ABOUT THIS TASK: An exact reprint of the listing is required, with no pictures included.
■ ■ ■ ■ ■
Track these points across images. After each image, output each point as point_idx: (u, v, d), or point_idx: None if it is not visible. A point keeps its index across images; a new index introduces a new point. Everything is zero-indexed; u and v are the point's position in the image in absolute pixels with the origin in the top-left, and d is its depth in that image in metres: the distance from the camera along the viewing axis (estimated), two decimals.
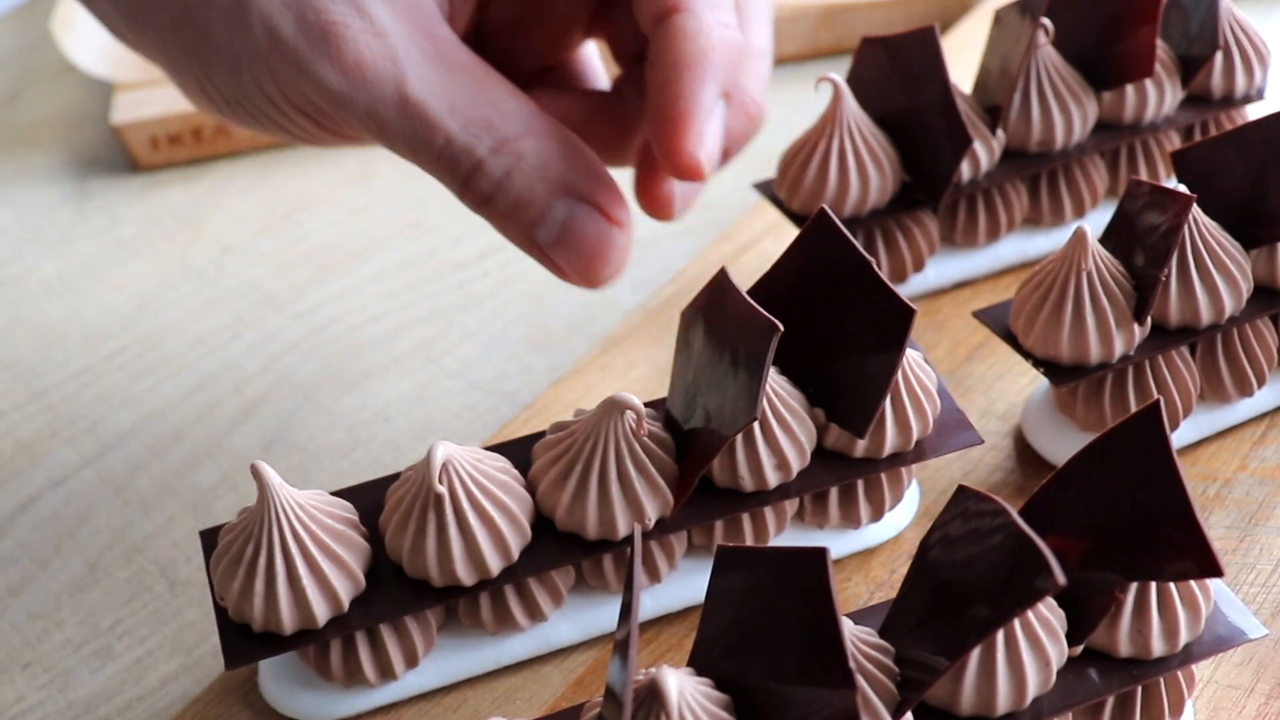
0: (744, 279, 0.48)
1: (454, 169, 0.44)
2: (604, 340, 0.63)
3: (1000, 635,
■ ■ ■ ■ ■
WRITTEN REPLY:
Track these points across images. After each image, output each point as point_idx: (u, v, d), or point_idx: None if it is not visible. A point keeps its index across images; a new index introduces a new point. Everything is zero-indexed; u and v are the point's position in the image in absolute pixels with the origin in the top-left, and d is its depth in that image in metres: the distance from the camera along the viewing axis (estimated), two decimals.
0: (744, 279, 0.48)
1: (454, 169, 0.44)
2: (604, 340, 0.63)
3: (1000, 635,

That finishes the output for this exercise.